Moreover, Cook's piece is very broadly applicable, it doesn't apply just to software systems.
These two documents are complimentary, not mutually exclusive.
> 18) Failure free operations require experience with failure.
> Recognizing hazard and successfully manipulating system operations to remain inside the tolerable performance boundaries requires intimate contact with failure. More robust system performance is likely to arise in systems where operators can discern the “edge of the envelope”.
This maps interestingly to the work of strategic thinker John Boyd (http://en.wikipedia.org/wiki/John_Boyd_%28military_strategis...). (I summarized the general thrust of Boyd's thought in a blog post here: http://jasonlefkowitz.net/2013/03/how-winners-win-john-boyd-...)
In analyzing what separates organizations that win victories from those that do not, Boyd wrote of a quality he called Fingerspitzengefühl -- a German word that can be understood as something like "intuition." (The literal translation of the German word is "fingertip feeling," as in how a successful baseball pitcher can tell where the ball is going to go solely from how it feels rolling out of his hand.) His point was that winning organizations exposed their people to both training (good) and experience (better!) enough so that they could learn to react to emergent situations on instinct, rather than by consulting a manual or waiting for instructions from above. The point quoted above sounds like a call for people working on complex systems to get opportunities to develop their own Fingerspitzengefühl.
Which leads to the thought that maybe a completely failure-free system is not something we should strive for.

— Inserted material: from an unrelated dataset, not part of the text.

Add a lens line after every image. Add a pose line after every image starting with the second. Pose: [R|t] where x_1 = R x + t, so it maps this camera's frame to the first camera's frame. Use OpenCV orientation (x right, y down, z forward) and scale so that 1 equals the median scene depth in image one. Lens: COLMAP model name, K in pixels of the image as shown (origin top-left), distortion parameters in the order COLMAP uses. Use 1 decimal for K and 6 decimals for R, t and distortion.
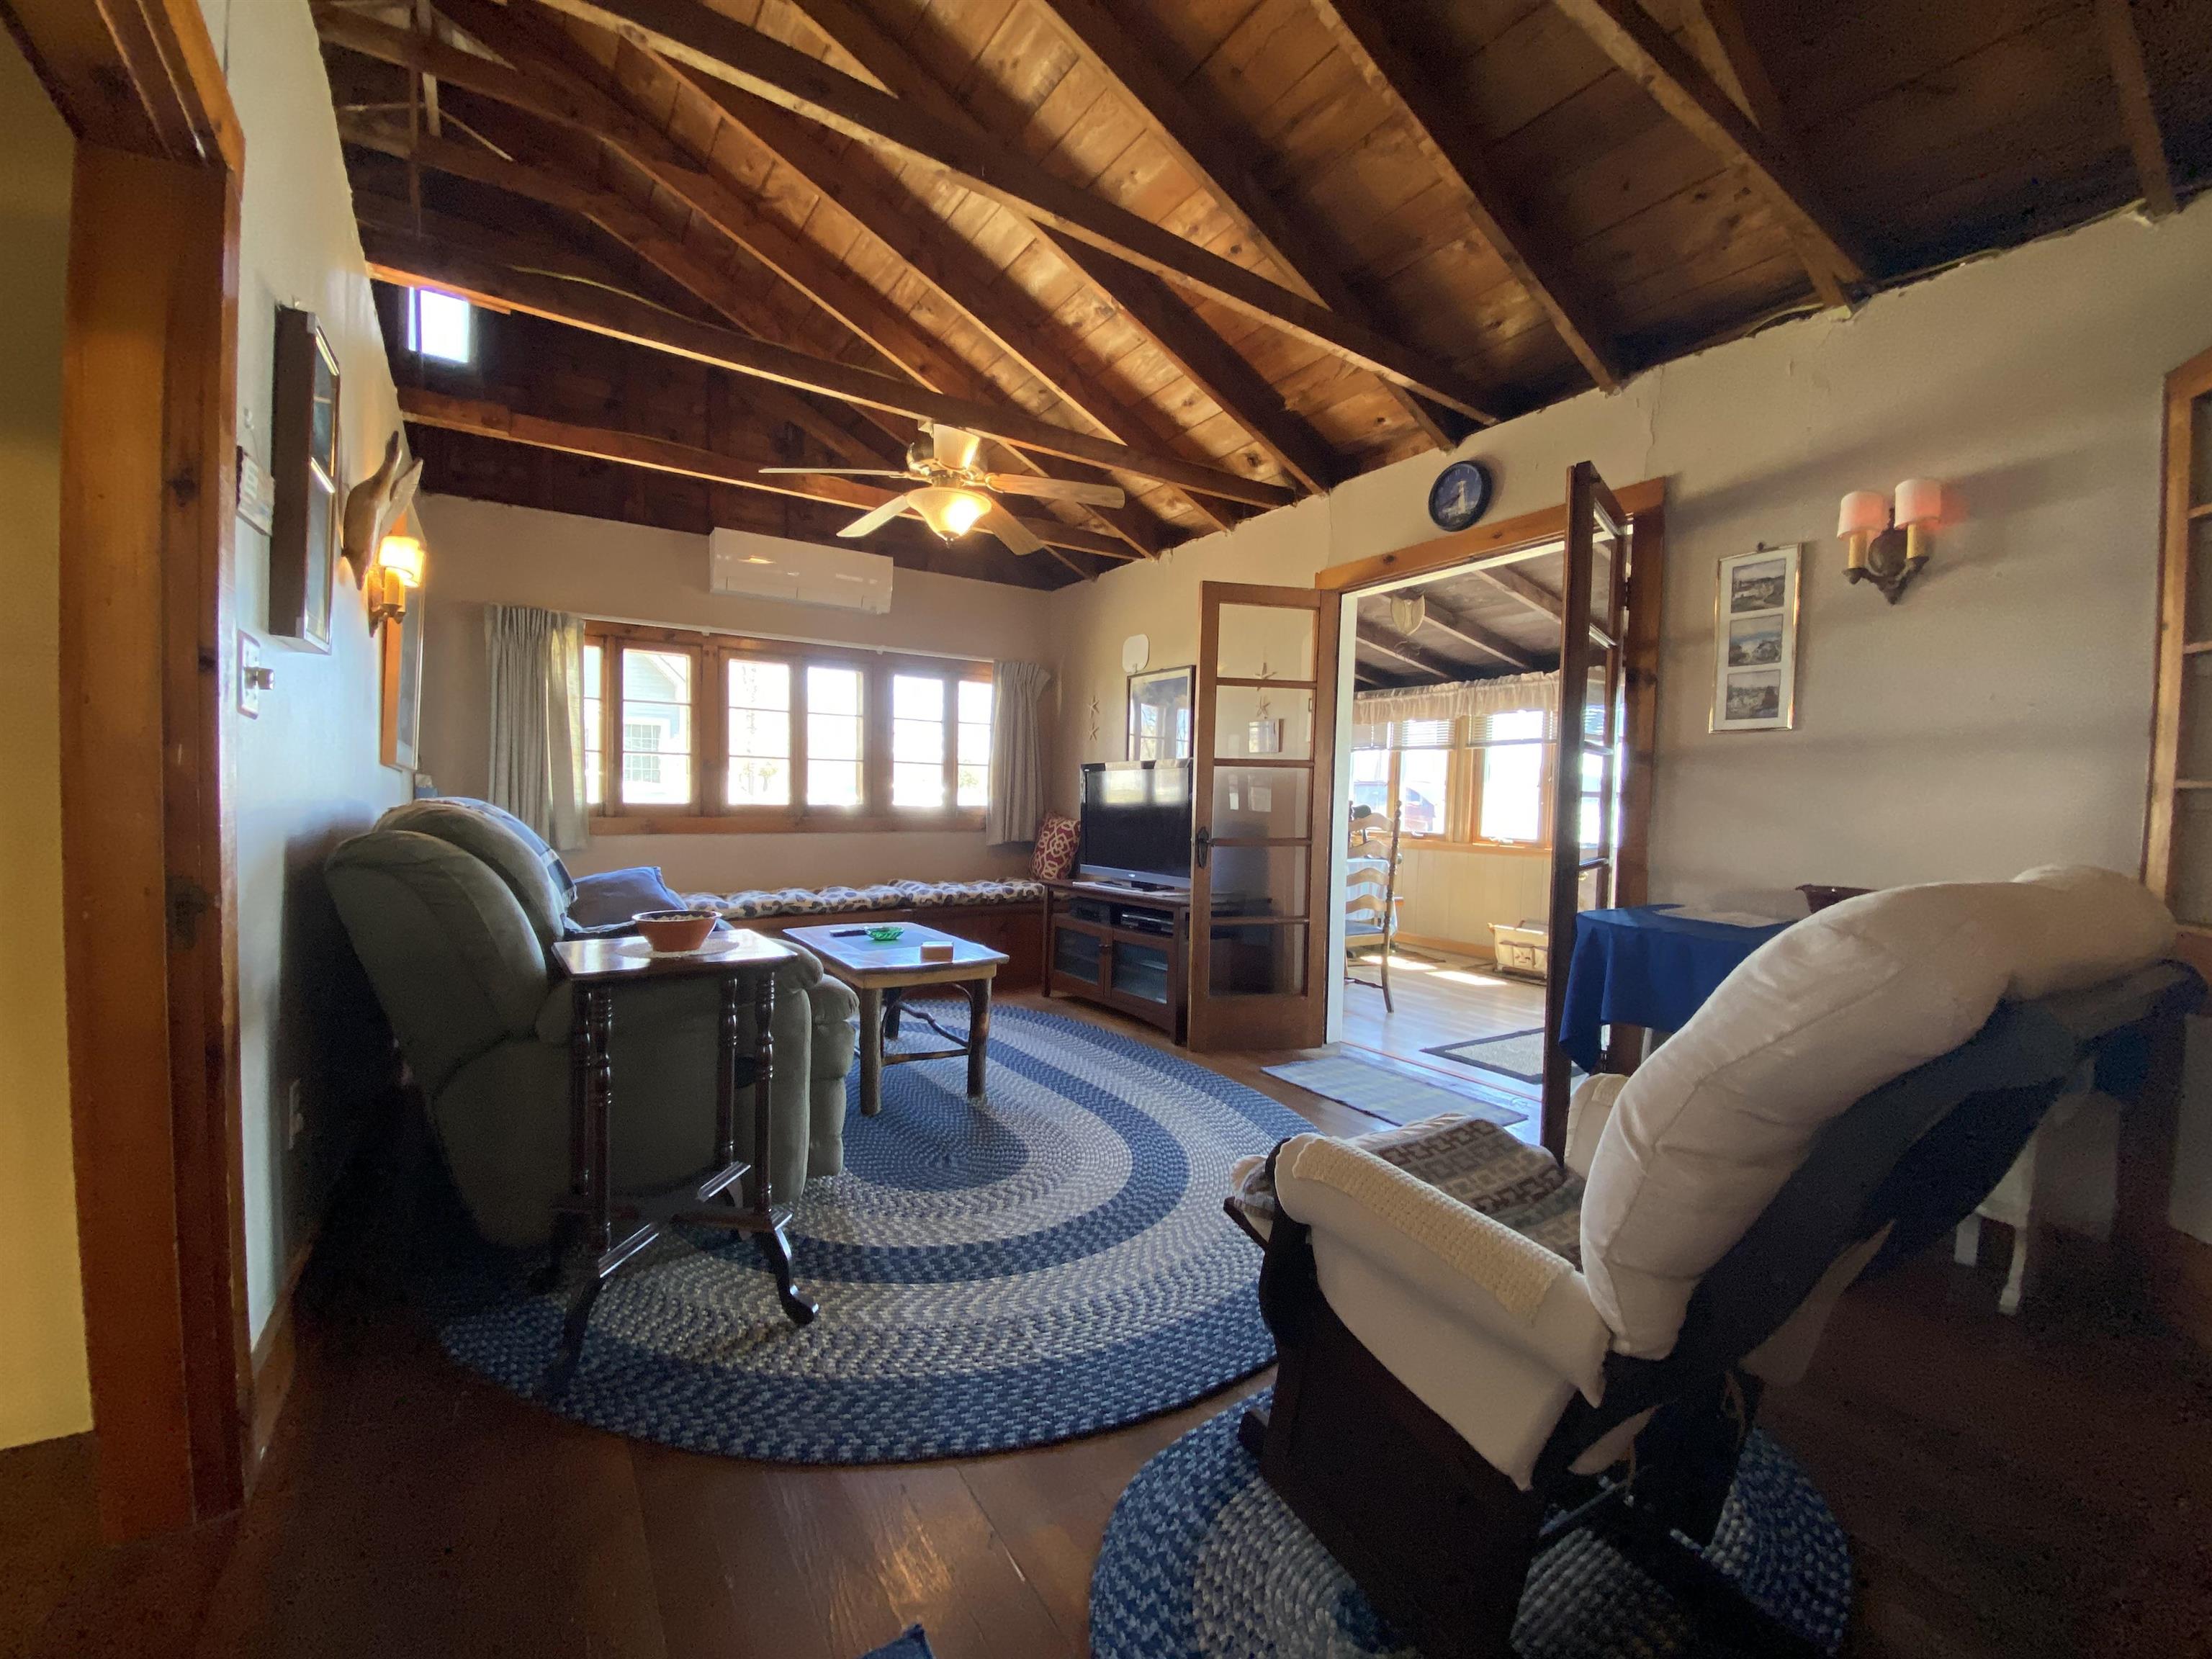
lens RADIAL K [[877.1, 0, 1127.8], [0, 877.1, 832.3], [0, 0, 1]] dist [0.013544, 0.000014]
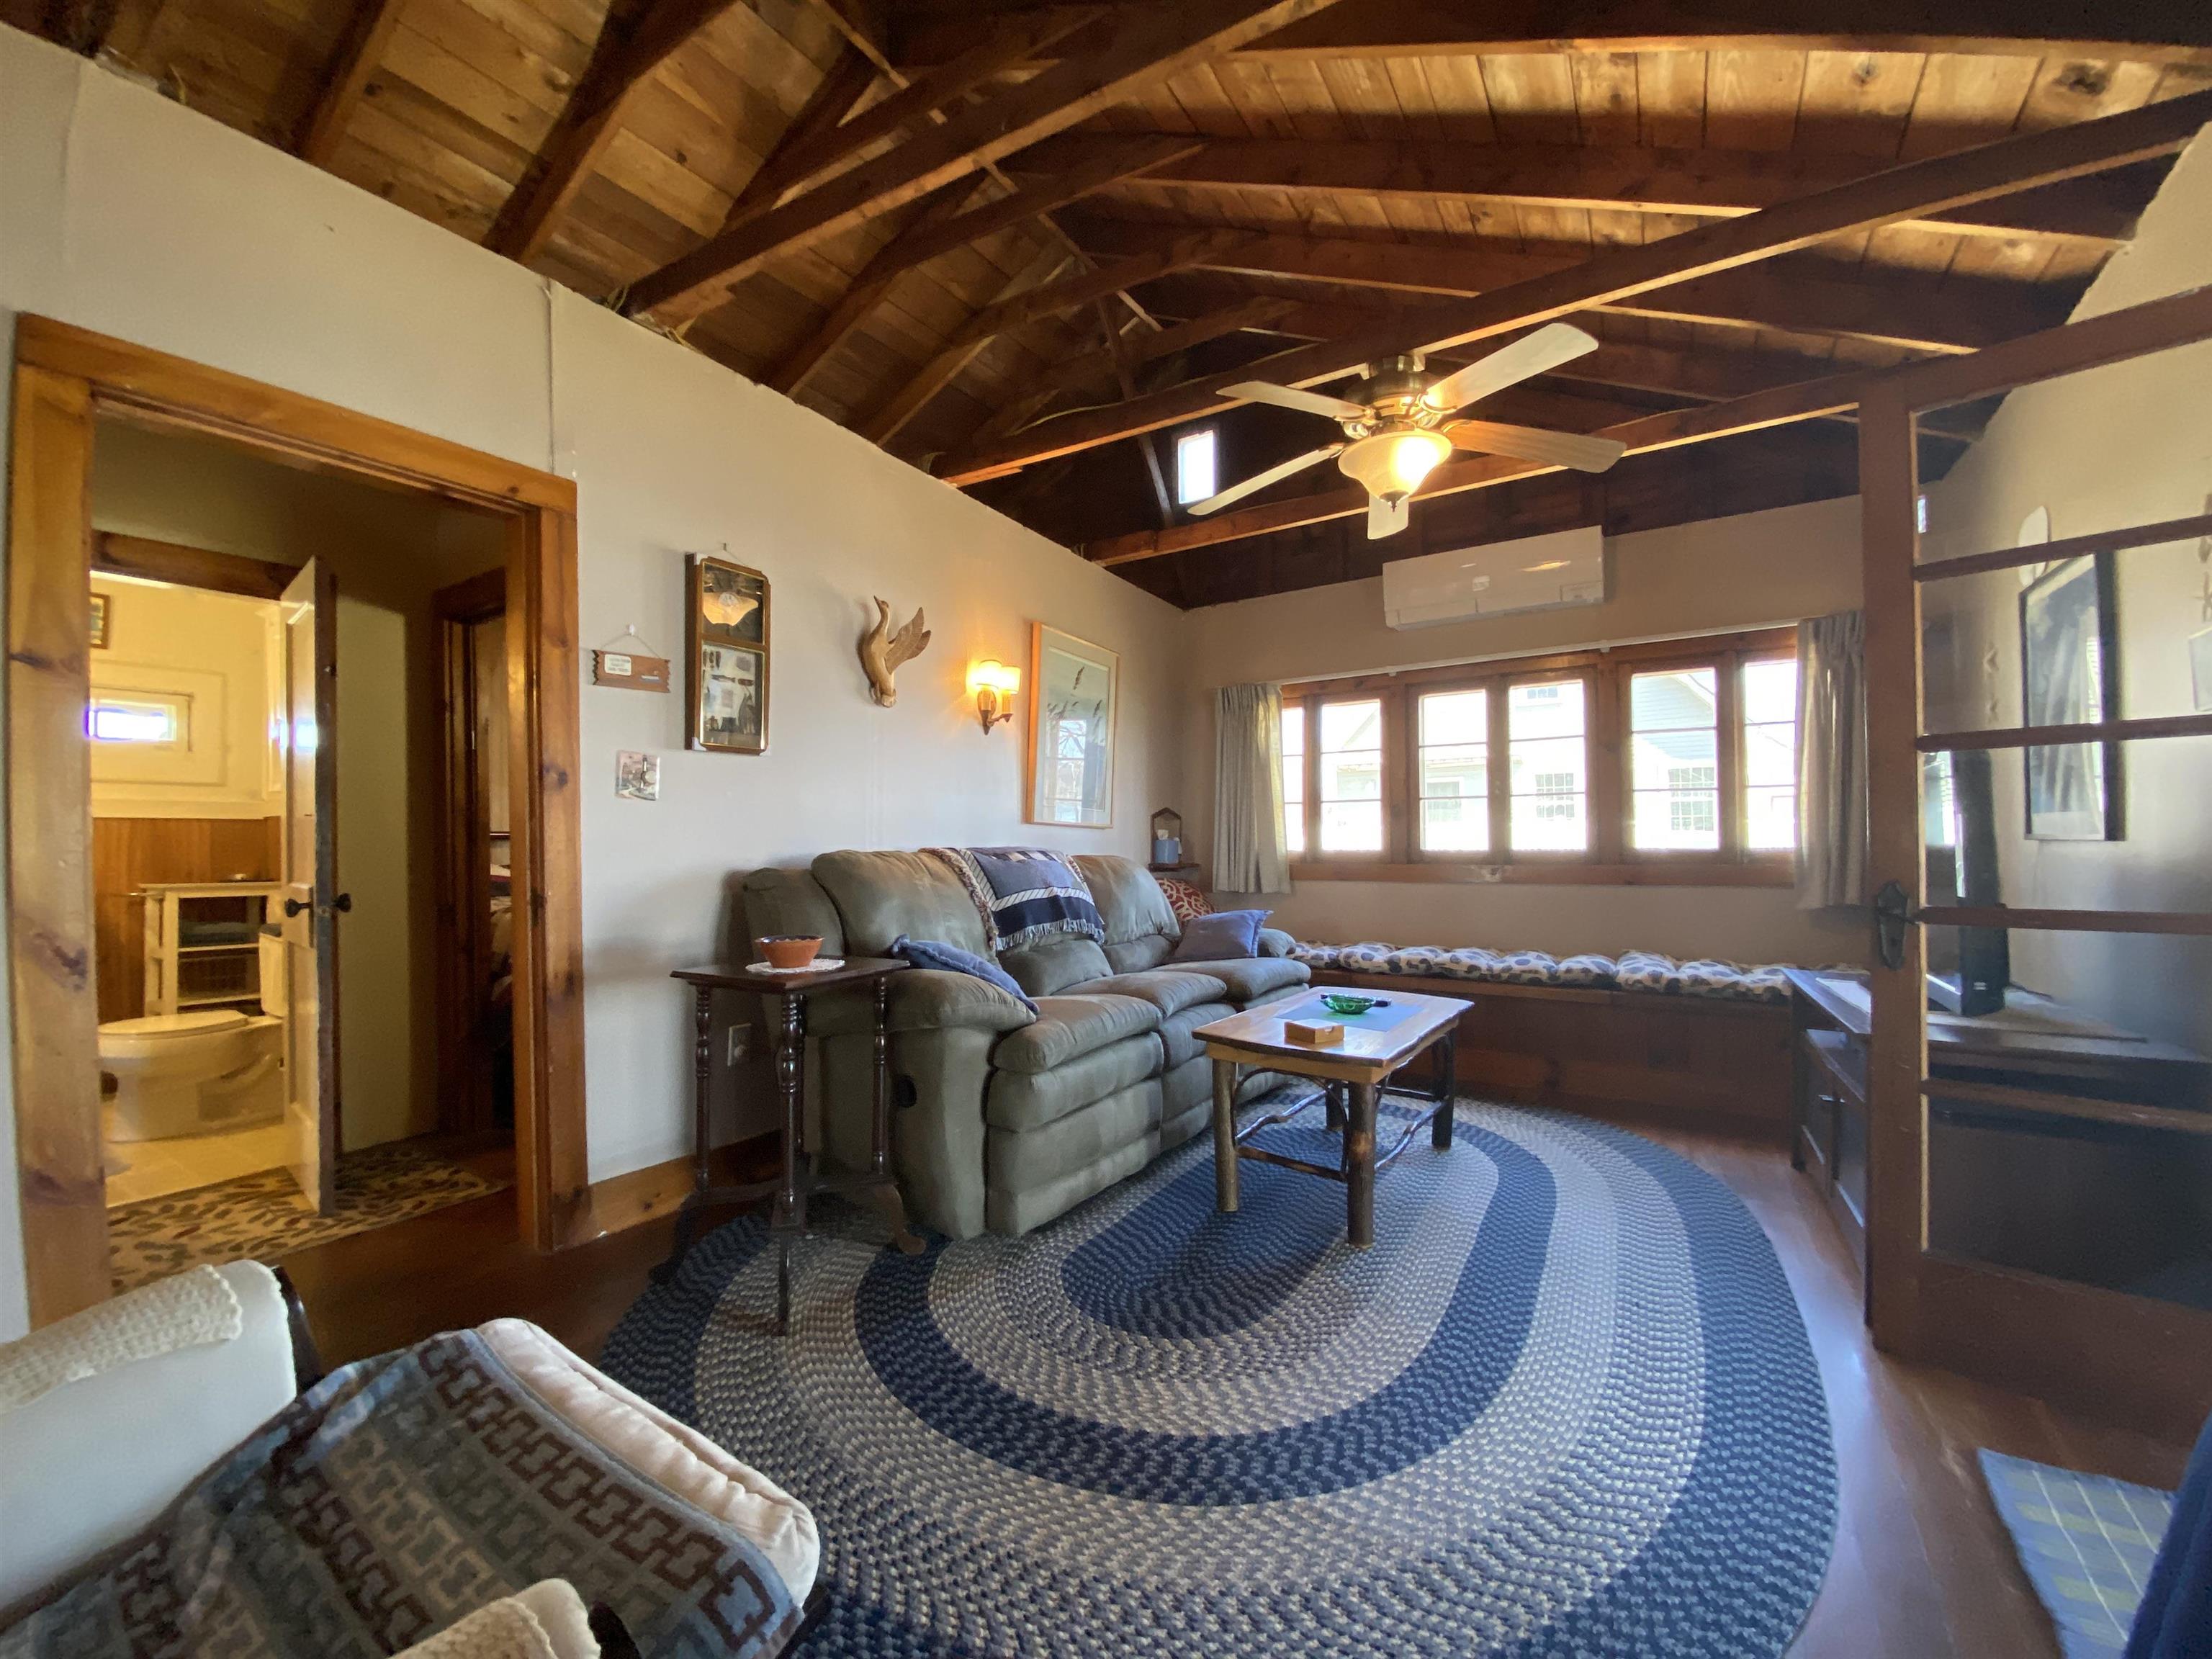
lens RADIAL K [[903.1, 0, 1106.0], [0, 903.1, 829.5], [0, 0, 1]] dist [0.046388, -0.024242]
pose [[0.405507, -0.030657, -0.913578, 0.316801], [-0.017777, 0.998984, -0.041413, -0.009156], [0.913919, 0.033034, 0.404550, 0.333512]]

After all, in a completely failure-free system, nobody would ever get enough experience groping around the edge of the envelope to learn how to intuit where the other edges are. All they'd have is "here there be Dragons!" warnings from the past, which would become less compelling the farther into the past they come from. People are quick to discount warnings that contrast with their personal experience, and if your experience is that the System never fails, it's not hard to imagine people starting to believe that the System cannot fail. Which is fine, until it does fail, and nobody has any idea what to do to fix it.
It's sort of the same thing that happened to the financial sector in the US. After the Crash of 1929 and the Great Depression, a whole set of legal and institutional safeguards were put in place to prevent those things from happening again. But as time passed and generations grew up that had not experienced those crises directly, people began to decry those safeguards as needless bureaucracy. Eventually enough people did so that most of the safeguards were stripped away; at which point the system promptly collapsed again.